377. Reliable Surface Area Assessment of Wet and Dry Nonporous and Nanoporous Particles: Nuclear Magnetic Resonance Relaxometry and Gas Physisorption
Carola Schlumberger, Lukas Sandner, Alexander Michalowski and Matthias Thommes; Langmuir (2023); DOI: 10.1021/acs.langmuir.2c03337
The reliable assessment of surface area is extremely important for many applications, e.g., catalysis, separation, and energy storage/conversion. Within this context, major progress has been made concerning the textural characterization of porous materials in the gas/dry state, e.g., gas physisorption and mercury porosimetry. However, these methods are not sufficient for the characterization of wet materials utilized in liquid-phase processes. For this, the application of nuclear magnetic resonance (NMR) relaxometry has been considered, but a systematic and rigorous assessment of the applicability of NMR relaxometry for reliable surface and pore size characterization of nanoporous materials is missing. Hence, we present a systematic study in which we assess the applicability of NMR relaxometry for reliable surface area assessment utilizing for the first time true surface area benchmark data based on argon 87 K adsorption on nonporous particles (silica and carbon black) coupled with the development of an advanced methodology including the investigation of the choice of the probe molecule and the effect of its accessibility to the pore network.
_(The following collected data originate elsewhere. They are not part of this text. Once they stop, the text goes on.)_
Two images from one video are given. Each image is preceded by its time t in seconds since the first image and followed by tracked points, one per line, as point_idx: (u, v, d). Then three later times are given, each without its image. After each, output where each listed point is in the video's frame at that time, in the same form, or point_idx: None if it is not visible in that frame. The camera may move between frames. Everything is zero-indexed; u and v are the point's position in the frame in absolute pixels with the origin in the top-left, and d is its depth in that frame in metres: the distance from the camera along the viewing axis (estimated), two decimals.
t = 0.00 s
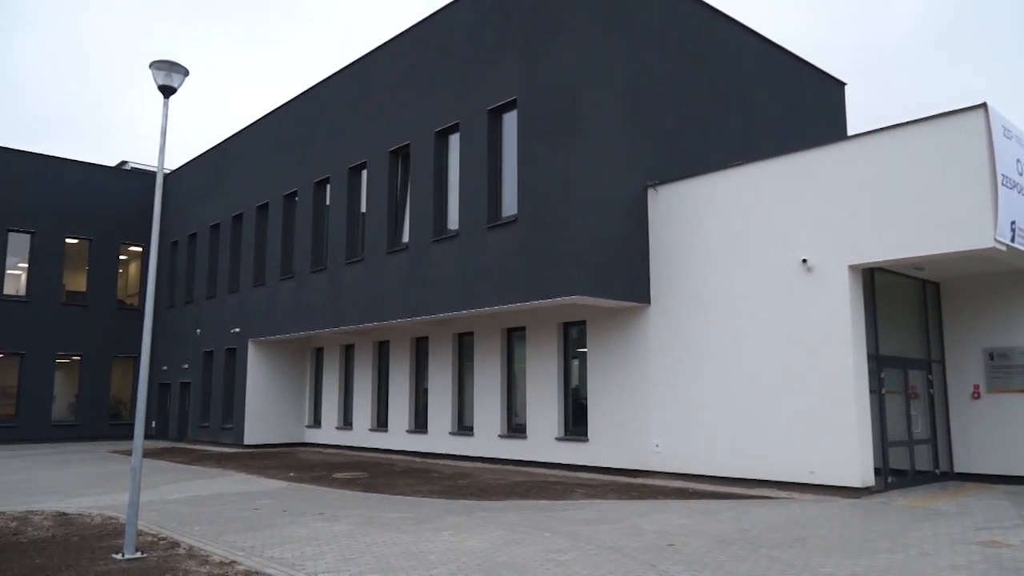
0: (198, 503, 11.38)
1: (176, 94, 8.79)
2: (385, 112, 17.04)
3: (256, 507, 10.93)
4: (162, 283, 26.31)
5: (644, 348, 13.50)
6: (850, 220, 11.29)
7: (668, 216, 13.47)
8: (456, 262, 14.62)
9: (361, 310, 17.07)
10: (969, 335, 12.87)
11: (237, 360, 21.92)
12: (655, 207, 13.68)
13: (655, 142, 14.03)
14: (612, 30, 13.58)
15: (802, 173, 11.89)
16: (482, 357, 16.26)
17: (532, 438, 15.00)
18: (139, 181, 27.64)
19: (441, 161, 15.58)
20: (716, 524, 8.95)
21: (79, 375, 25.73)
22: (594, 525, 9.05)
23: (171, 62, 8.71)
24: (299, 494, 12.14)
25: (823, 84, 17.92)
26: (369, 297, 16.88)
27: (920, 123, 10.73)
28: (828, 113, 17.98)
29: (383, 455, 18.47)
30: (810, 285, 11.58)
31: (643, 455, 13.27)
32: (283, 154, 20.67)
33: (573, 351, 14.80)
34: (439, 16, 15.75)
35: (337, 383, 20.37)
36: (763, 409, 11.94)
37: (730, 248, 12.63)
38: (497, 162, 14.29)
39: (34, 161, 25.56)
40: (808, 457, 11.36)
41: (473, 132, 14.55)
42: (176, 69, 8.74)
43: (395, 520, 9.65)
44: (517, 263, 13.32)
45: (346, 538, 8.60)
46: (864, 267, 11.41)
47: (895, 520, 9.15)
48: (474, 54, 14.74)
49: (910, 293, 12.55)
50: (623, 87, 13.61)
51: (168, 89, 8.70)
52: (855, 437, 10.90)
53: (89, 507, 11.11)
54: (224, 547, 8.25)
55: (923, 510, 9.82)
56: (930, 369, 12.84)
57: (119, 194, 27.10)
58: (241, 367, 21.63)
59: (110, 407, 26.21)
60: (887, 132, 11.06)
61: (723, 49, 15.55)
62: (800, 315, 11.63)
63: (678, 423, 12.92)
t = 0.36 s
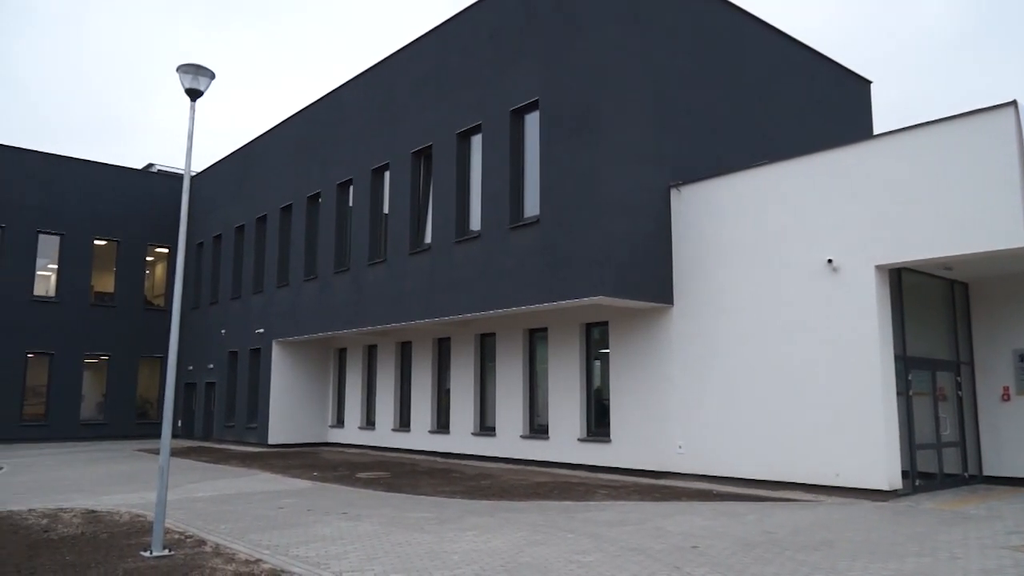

Our results show that the method provides a fast (a few minutes per measurement) and reliable surface area of silica and carbon black model materials immersed in a liquid phase. In addition, our work clearly demonstrates the potential of NMR relaxometry for the targeted surface area assessment of defined pore classes (here ultramicropores) and suggests a new methodology for the characterization of pore entrances (pore window size). Furthermore, we investigate the effect of wettability and suggest that NMR relaxometry could be developed into a unique tool for assessing the wetting characteristics of adsorbate phases on pore surfaces. This fundamental study can be considered a first major step in enabling NMR relaxometry for reliable surface area assessment for wet materials, particularly relevant for materials used in processes occurring in a liquid phase.